Kurt und die Nummern

3,30 Stern(e) 3 Bewertungen

Elbbatz

Mitglied
Kurt surfte oft und lange im Internet. Als freiberuflicher technischer Übersetzer fand er dort nicht sachlich-fachliche Zusammenhänge, sondern auch Hinweise auf die richtige Terminologie. Besonders aus Foren, an denen Berufskollegen unentgeltlich und großmütig ihr Wissen bereitstellten, zog er großen Nutzen. Und selbstverständlich hielt er seinerseits nicht hinterm Berge mit allem, was er in seinem langen Berufsleben gelernt hatte.
Nur eines verdross ihn. Die Verbindung über das Modem war unerhört langsam. Und seine Frau konnte nicht telefonieren, während er surfte. Immer wieder hörte er sie klagen, sie sei total von allem Schönen in der Welt abgeschnitten, nur weil er stundenlang nach der englischen Bezeichnung für irgendeine Spezialmuffe fahnde.
Da entschloss er sich, zu DSL überzugehen, und besah sich die Angebote. Eine Riesenfirma gab sich magentarot und großzügig. Doch Kurt wollte gern seine Mailadresse behalten und wandte sich deshalb telefonisch an seinen bisherigen Provider.
Er schilderte sein Anliegen und bat eher nebenhin darum, mit Inkrafttreten des neuen Vertrags den alten zu löschen. Die Firma, in Gestalt einer Altstimme nach vier Minuten Chopin, sagte nein. Wenn Kurt aus irgendwelchen Gründen keine zwei Verträge wolle, dann müsse er schon selbst aktiv werden, online verstehe sich. Er solle sich in die Vertragskundenseite der Firma einloggen, dort auf "Gegenwärtiger Vertrag" klicken und das Menü abarbeiten.
Kurt fragte, warum man nicht einfach den Vertrag storniere, statt komplizierte Erläuterungen abzugeben. Anstelle einer Antwort kam ein bisschen Mozart. Viele Noten. Da loggte er sich denn doch ein und saß bis weit nach Mitternacht geduldig über dem Menü.
Zwei Tage später erhielt er mit der Post den neuen Vertrag und stellte entsetzt fest, dass man ihm eine neue E-Mailadresse zugewiesen hatte.
Er rief beim Provider an.
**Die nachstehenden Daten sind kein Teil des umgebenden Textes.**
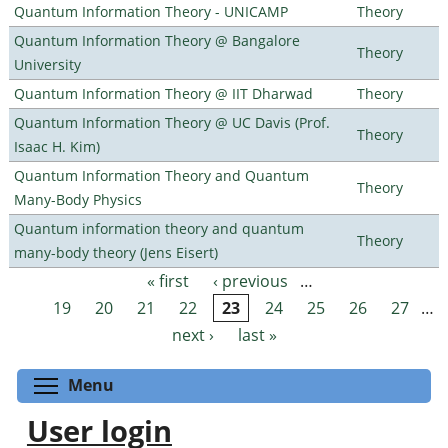
Quantum Information Theory - UNICAMP
Theory
Quantum Information Theory @ Bangalore
Theory
University
Quantum Information Theory @ IIT Dharwad
Theory
Quantum Information Theory @ UC Davis (Prof.
Theory
Isaac H. Kim)
Quantum Information Theory and Quantum
Theory
Many-Body Physics
Quantum information theory and quantum
Theory
many-body theory (Jens Eisert)
« first
‹ previous
…
Pages
19
20
21
22
23
24
25
26
27
…
next ›
last »
Toggle menu visibility
Menu
User login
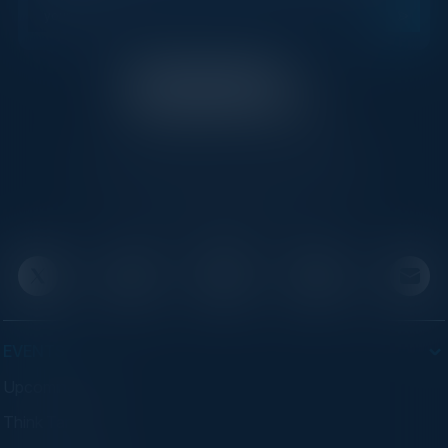
C-Vision International is a trusted partner for
C-suite leaders, bringing together top
executives through exclusive events and
advisory programs.
EVENTS
Upcoming Events
Think Tanks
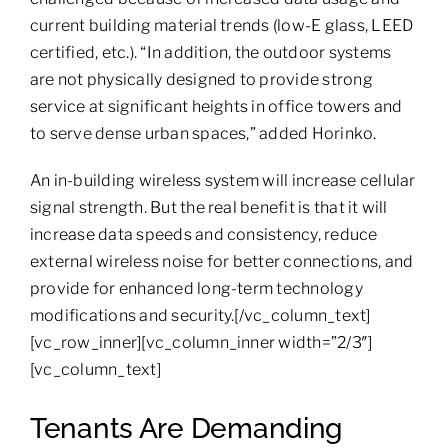
current building material trends (low-E glass, LEED
certified, etc.). “In addition, the outdoor systems
are not physically designed to provide strong
service at significant heights in office towers and
to serve dense urban spaces,” added Horinko.
An in-building wireless system will increase cellular
signal strength. But the real benefit is that it will
increase data speeds and consistency, reduce
external wireless noise for better connections, and
provide for enhanced long-term technology
modifications and security.[/vc_column_text]
[vc_row_inner][vc_column_inner width=”2/3″]
[vc_column_text]
Tenants Are Demanding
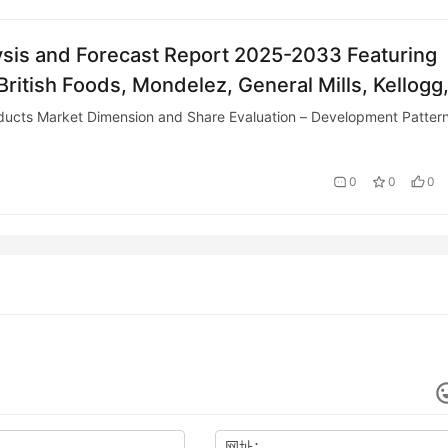
sis and Forecast Report 2025-2033 Featuring
ritish Foods, Mondelez, General Mills, Kellogg
 – ResearchAndMarkets.com
cts Market Dimension and Share Evaluation – Development Patter
0
0
0
网址：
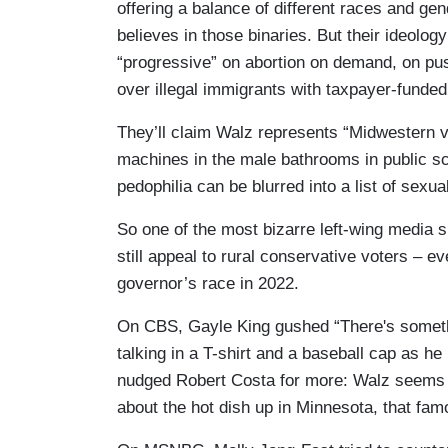
offering a balance of different races and gend
believes in those binaries. But their ideolog
“progressive” on abortion on demand, on pus
over illegal immigrants with taxpayer-funded b
They’ll claim Walz represents “Midwestern 
machines in the male bathrooms in public sc
pedophilia can be blurred into a list of sexua
So one of the most bizarre left-wing media sp
still appeal to rural conservative voters – eve
governor’s race in 2022.
On CBS, Gayle King gushed “There's somethi
talking in a T-shirt and a baseball cap as he i
nudged Robert Costa for more: Walz seems li
about the hot dish up in Minnesota, that fam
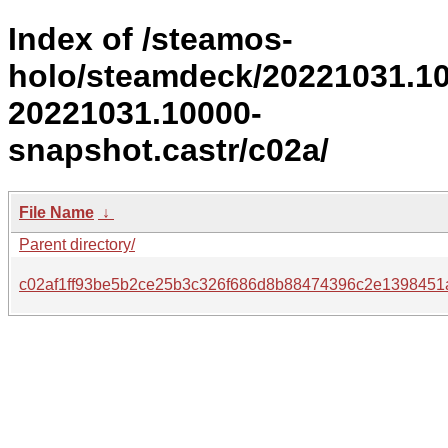
Index of /steamos-
holo/steamdeck/20221031.1
20221031.10000-
snapshot.castr/c02a/
File Name
↓
Parent directory/
c02af1ff93be5b2ce25b3c326f686d8b88474396c2e1398451a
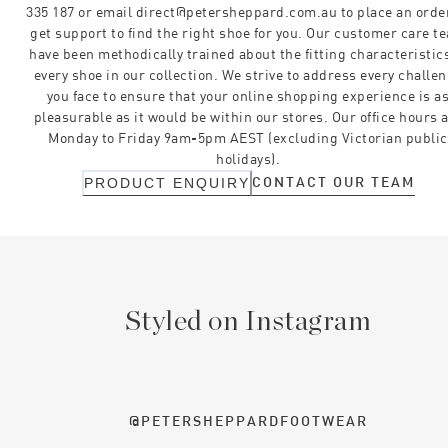
335 187 or email direct@petersheppard.com.au to place an orde
get support to find the right shoe for you. Our customer care t
have been methodically trained about the fitting characteristics
every shoe in our collection. We strive to address every challe
you face to ensure that your online shopping experience is a
pleasurable as it would be within our stores. Our office hours 
Monday to Friday 9am-5pm AEST (excluding Victorian public
holidays).
CONTACT OUR TEAM
PRODUCT ENQUIRY
Styled on Instagram
@PETERSHEPPARDFOOTWEAR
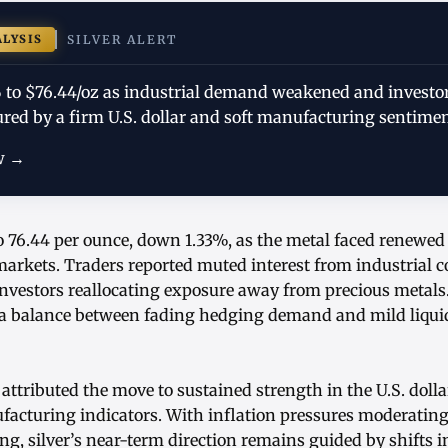
ALYSIS
SILVER ALERT
33% to $76.44/oz as industrial demand weakened and investo
red by a firm U.S. dollar and soft manufacturing sentimen
w →
to 76.44 per ounce, down 1.33%, as the metal faced renewed
rkets. Traders reported muted interest from industrial 
investors reallocating exposure away from precious metals
 a balance between fading hedging demand and mild liquid
attributed the move to sustained strength in the U.S. doll
facturing indicators. With inflation pressures moderating
ng, silver’s near-term direction remains guided by shifts i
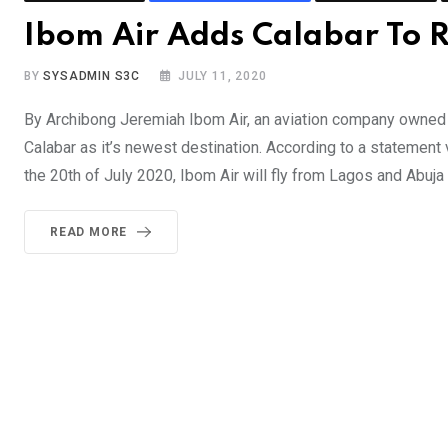
Ibom Air Adds Calabar To R
BY
SYSADMIN S3C
JULY 11, 2020
By Archibong Jeremiah Ibom Air, an aviation company owned
Calabar as it’s newest destination. According to a statemen
the 20th of July 2020, Ibom Air will fly from Lagos and Abuja
READ MORE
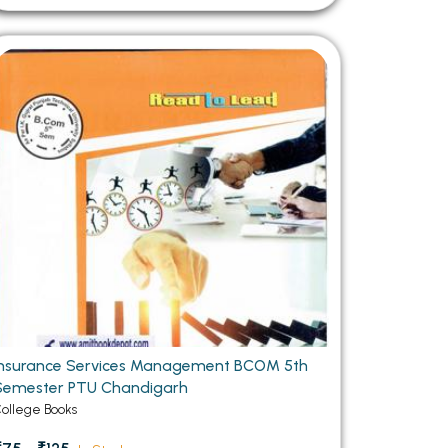
Insurance Services Management BCOM 5th
Semester PTU Chandigarh
ollege Books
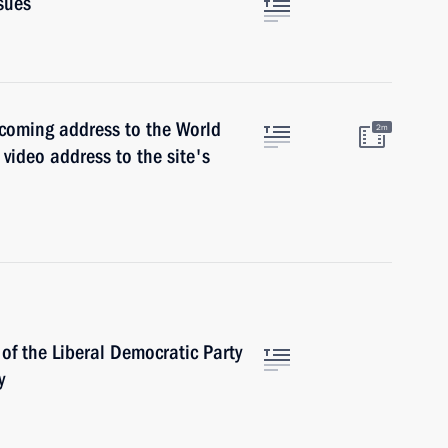
sues
coming address to the World
2m
t video address to the site's
of the Liberal Democratic Party
y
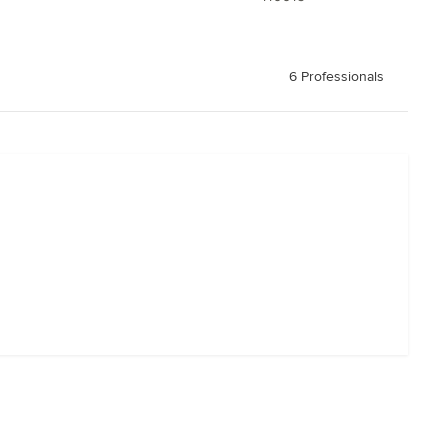
6 Professionals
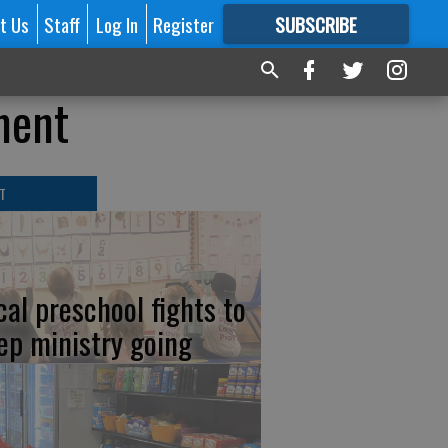
t Us
Staff
Log In
Register
SUBSCRIBE
FOR
MORE
GREAT CONTENT
ment
T
cal preschool fights to
ep ministry going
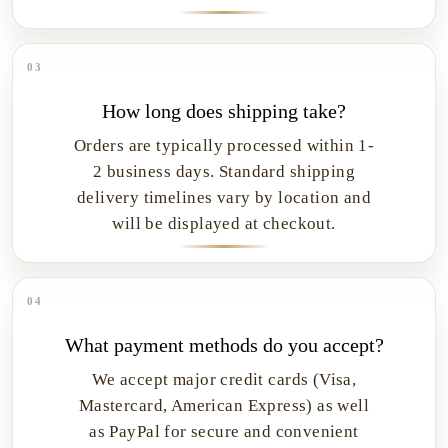
03
How long does shipping take?
Orders are typically processed within 1-
2 business days. Standard shipping
delivery timelines vary by location and
will be displayed at checkout.
04
What payment methods do you accept?
We accept major credit cards (Visa,
Mastercard, American Express) as well
as PayPal for secure and convenient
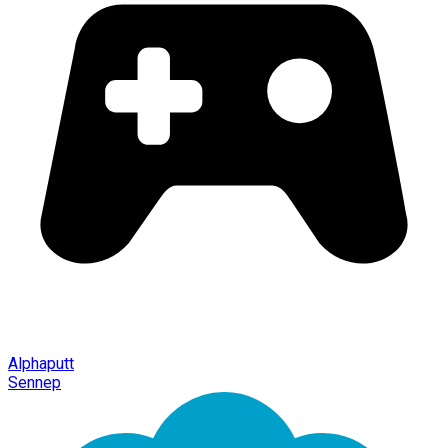
Alphaputt
Sennep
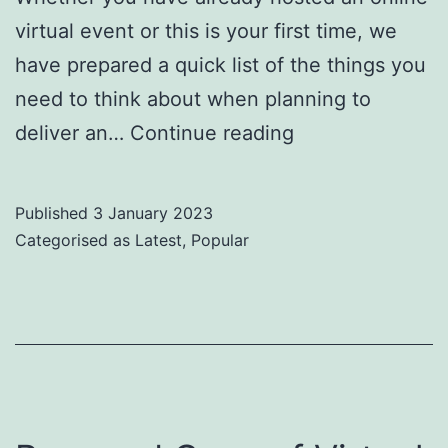
virtual event or this is your first time, we
have prepared a quick list of the things you
need to think about when planning to
How
deliver an…
Continue reading
to
Host
Published
3 January 2023
Your
Categorised as
Latest
,
Popular
First
Virtual
Event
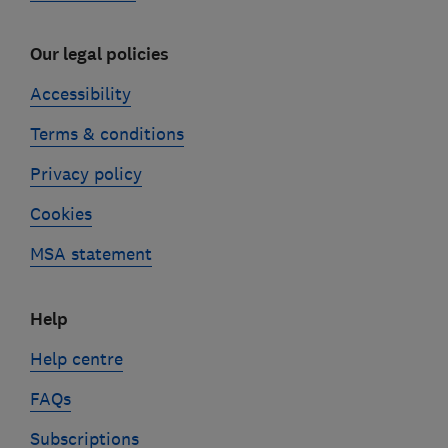
Our legal policies
Accessibility
Terms & conditions
Privacy policy
Cookies
MSA statement
Help
Help centre
FAQs
Subscriptions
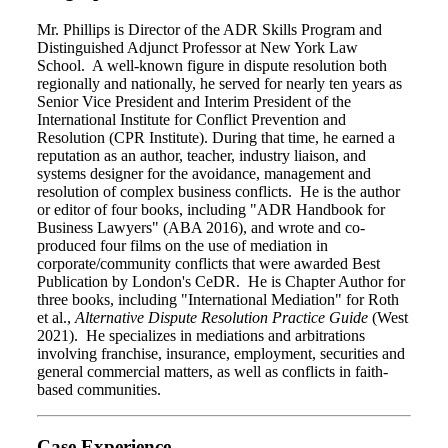
Mr. Phillips is Director of the ADR Skills Program and
Distinguished Adjunct Professor at New York Law
School. A well-known figure in dispute resolution both
regionally and nationally, he served for nearly ten years as
Senior Vice President and Interim President of the
International Institute for Conflict Prevention and
Resolution (CPR Institute). During that time, he earned a
reputation as an author, teacher, industry liaison, and
systems designer for the avoidance, management and
resolution of complex business conflicts. He is the author
or editor of four books, including "ADR Handbook for
Business Lawyers" (ABA 2016), and wrote and co-
produced four films on the use of mediation in
corporate/community conflicts that were awarded Best
Publication by London's CeDR. He is Chapter Author for
three books, including "International Mediation" for Roth
et al.,
Alternative Dispute Resolution Practice Guide
(West
2021). He specializes in mediations and arbitrations
involving franchise, insurance, employment, securities and
general commercial matters, as well as conflicts in faith-
based communities.
Case Experience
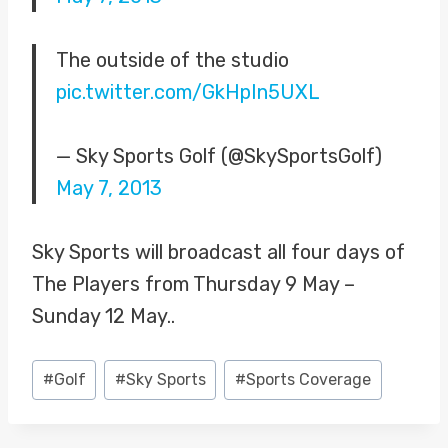
The outside of the studio
pic.twitter.com/GkHpIn5UXL
— Sky Sports Golf (@SkySportsGolf)
May 7, 2013
Sky Sports will broadcast all four days of
The Players from Thursday 9 May –
Sunday 12 May..
Post
#
Golf
#
Sky Sports
#
Sports Coverage
Tags:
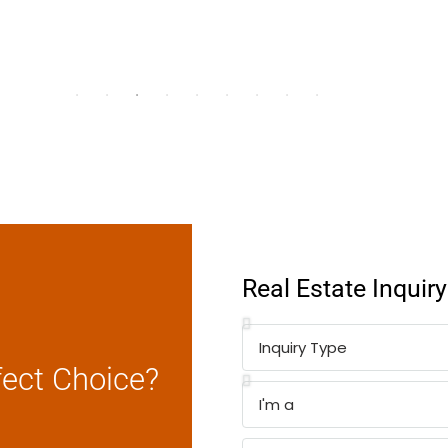
Real Estate Inquir
fect Choice?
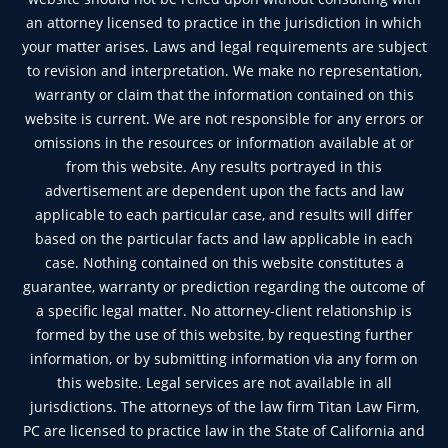
an attorney licensed to practice in the jurisdiction in which
your matter arises. Laws and legal requirements are subject
to revision and interpretation. We make no representation,
warranty or claim that the information contained on this
website is current. We are not responsible for any errors or
omissions in the resources or information available at or
from this website. Any results portrayed in this
advertisement are dependent upon the facts and law
applicable to each particular case, and results will differ
based on the particular facts and law applicable in each
case. Nothing contained on this website constitutes a
guarantee, warranty or prediction regarding the outcome of
a specific legal matter. No attorney-client relationship is
formed by the use of this website, by requesting further
information, or by submitting information via any form on
this website. Legal services are not available in all
jurisdictions. The attorneys of the law firm Titan Law Firm,
PC are licensed to practice law in the State of California and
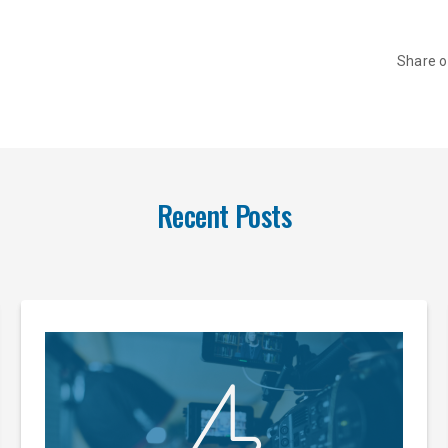
Share 
Recent Posts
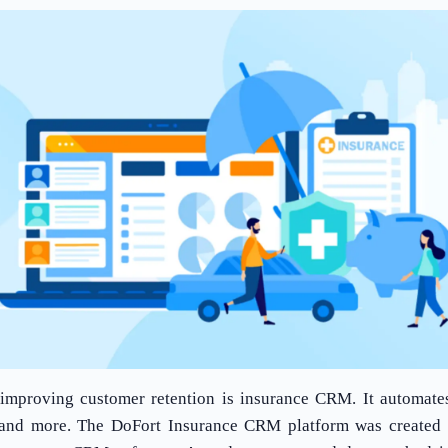
improving customer retention is insurance CRM. It automates 
, and more. The DoFort Insurance CRM platform was created 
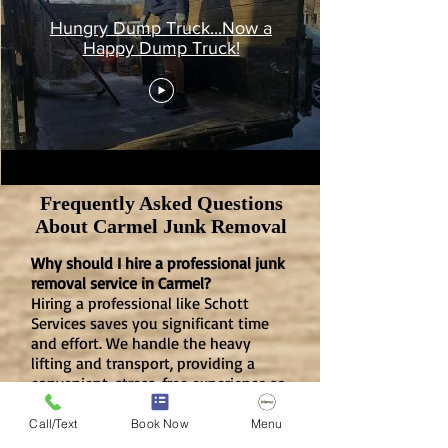
Hungry Dump Truck...Now a
Happy Dump Truck!
Frequently Asked Questions
About Carmel Junk Removal
​Why should I hire a professional junk
removal service in Carmel?
Hiring a professional like Schott
Services saves you significant time
and effort. We handle the heavy
lifting and transport, providing a
convenient, stress-free experience so
you can focus on your priorities while
we clear your clutter.
Call/Text
Book Now
Menu
Is junk removal safer than doing it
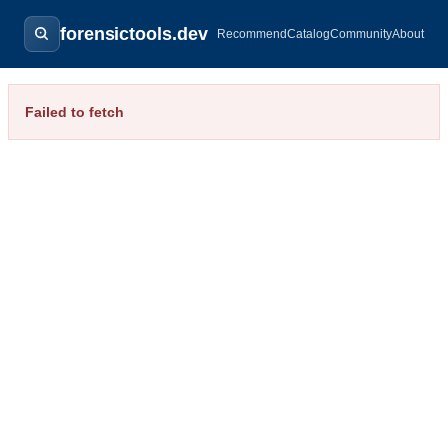
forensictools.dev
Recommend
Catalog
Community
About
Failed to fetch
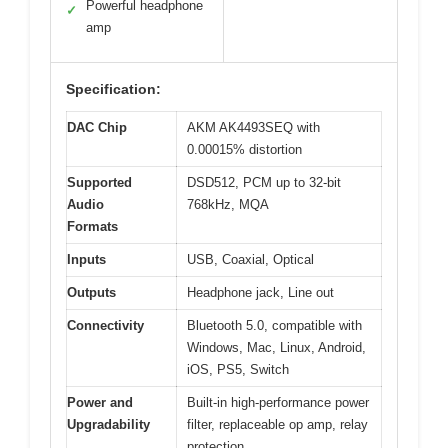
Powerful headphone
✓
amp
Specification:
DAC Chip
AKM AK4493SEQ with
0.00015% distortion
Supported
DSD512, PCM up to 32-bit
Audio
768kHz, MQA
Formats
Inputs
USB, Coaxial, Optical
Outputs
Headphone jack, Line out
Connectivity
Bluetooth 5.0, compatible with
Windows, Mac, Linux, Android,
iOS, PS5, Switch
Power and
Built-in high-performance power
Upgradability
filter, replaceable op amp, relay
protection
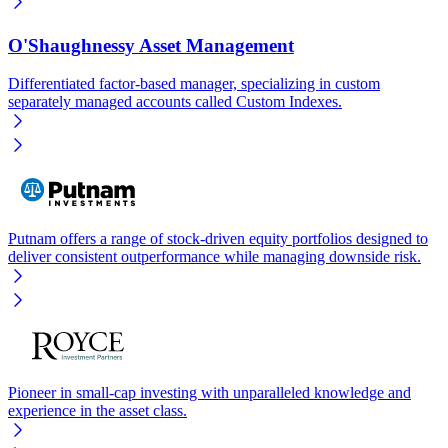
O'Shaughnessy Asset Management
Differentiated factor-based manager, specializing in custom
separately managed accounts called Custom Indexes.
Putnam offers a range of stock-driven equity portfolios designed to
deliver consistent outperformance while managing downside risk.
Pioneer in small-cap investing with unparalleled knowledge and
experience in the asset class.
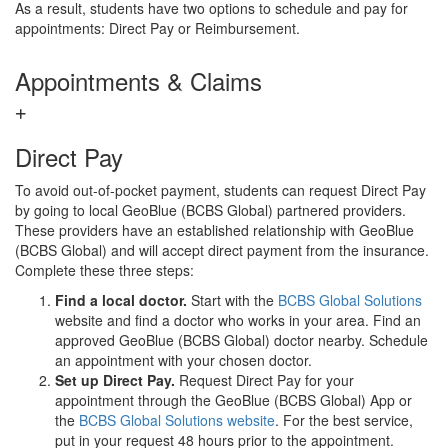
As a result, students have two options to schedule and pay for
appointments: Direct Pay or Reimbursement.
Appointments & Claims
Direct Pay
To avoid out-of-pocket payment, students can request Direct Pay
by going to local GeoBlue (BCBS Global) partnered providers.
These providers have an established relationship with GeoBlue
(BCBS Global) and will accept direct payment from the insurance.
Complete these three steps:
Find a local doctor.
Start with the
BCBS Global Solutions
website and find a doctor who works in your area. Find an
approved GeoBlue (BCBS Global) doctor nearby. Schedule
an appointment with your chosen doctor.
Set up Direct Pay.
Request Direct Pay for your
appointment through the GeoBlue (BCBS Global) App or
the
BCBS Global Solutions website
. For the best service,
put in your request 48 hours prior to the appointment.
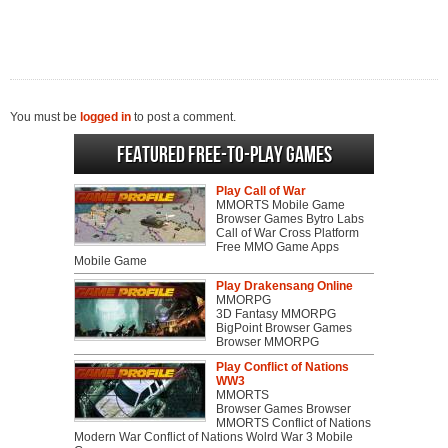
You must be
logged in
to post a comment.
Featured Free-to-play Games
Play Call of War
MMORTS Mobile Game
Browser Games Bytro Labs
Call of War Cross Platform
Free MMO Game Apps
Mobile Game
Play Drakensang Online
MMORPG
3D Fantasy MMORPG
BigPoint Browser Games
Browser MMORPG
Play Conflict of Nations
WW3
MMORTS
Browser Games Browser
MMORTS Conflict of Nations
Modern War Conflict of Nations Wolrd War 3 Mobile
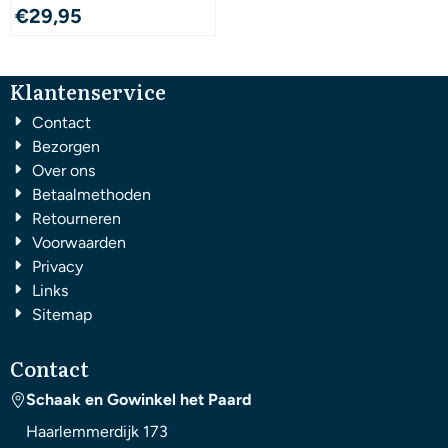
€
29,95
Klantenservice
Contact
Bezorgen
Over ons
Betaalmethoden
Retourneren
Voorwaarden
Privacy
Links
Sitemap
Contact
Schaak en Gowinkel het Paard
Haarlemmerdijk 173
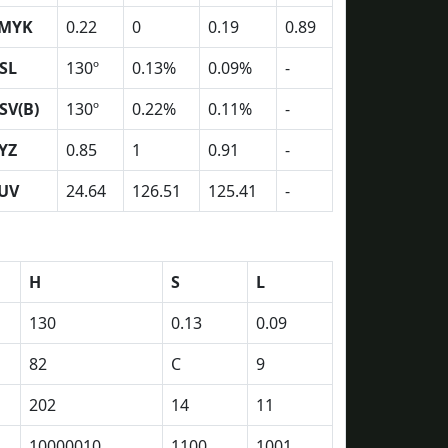
MYK
0.22
0
0.19
0.89
SL
130º
0.13%
0.09%
-
SV(B)
130º
0.22%
0.11%
-
YZ
0.85
1
0.91
-
UV
24.64
126.51
125.41
-
H
S
L
130
0.13
0.09
82
C
9
202
14
11
10000010
1100
1001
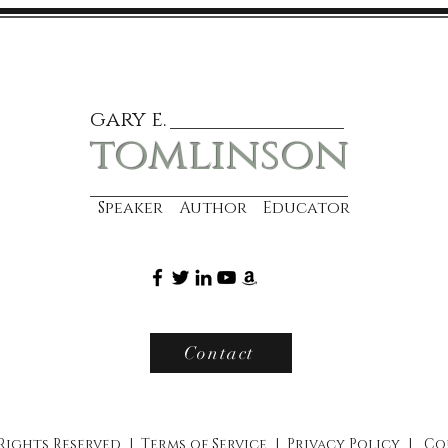
gary e.
tomlinson
Speaker Author Educator
Contact
 Rights Reserved |
Terms of Service
|
Privacy Policy
|
Co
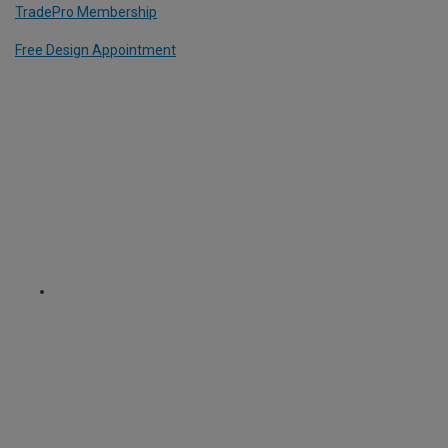
TradePro Membership
Free Design Appointment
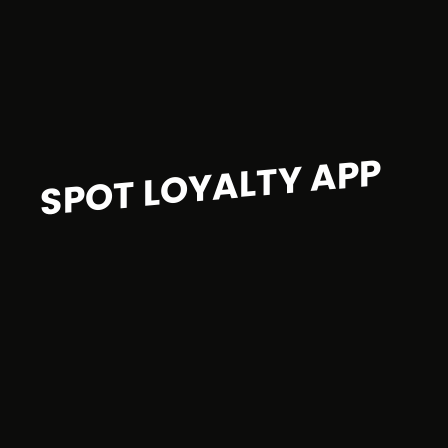
SPOT LOYALTY APP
Zunächst gab es sieben Minuten Brahms, danach einen Sopran, der, wie der mittlerweile leicht verstörte Kurt es erlebte, seine Koloraturen doch noch unterbrach und Kurt nach seinem Begehr fragte. Nein, man könne keine Ausnahme machen , nur weil Kurt sich und seinen Freunden die Umstellung auf eine neue Adresse ersparen wolle. Mit einem neuen Vertrag werde eine neue numerische Adresse vergeben, basta. Die alte Adresse erlösche mit dem Erlöschen des alten Vertrags, basta, basta. Sie könne nicht anderweitig vergeben werden, basta, basta, basta. Kurt fragte, ob das auch gelte, wenn der andere Kunde derselbe Kunde sei. Als Antwort ward ihm Beethoven.
Tags darauf rief Kurt noch einmal an. Er sei, sagte er einem Bassbariton nach neun Minuten Schubert, doch auch unter Kurt@soundso.de zu erreichen. Viel-leicht könne er wenigstens diese handliche Alias-Adresse behalten?
Der Bassbariton verneinte. Die Alias-Adresse Kurt@soundso.de sei fest an die numerische Erstadresse 3344-772@soundso.de gekoppelt und könne nicht auf die numerische Erstadresse 6859-131@soundso.de übertragen werden.
Ehe Robert Schumann oder irgendein anonymer Rhapsode ihm ins Wort fallen konnte, erwähnte Kurt, er habe im neuen Vertrag seine alte Kundennummer entdeckt; das sei ja wohl ein Versehen.
Keineswegs, erwiderte der Bassbariton nicht ohne Entrüstung. Selbstverständlich behalte ein Kunde immer dieselbe Nummer. Ein Leben lang, auch über Riester hinaus. Sinnlose und kostspielige Änderungen könne sich die auf Effizienz bedachte Firma nicht leisten.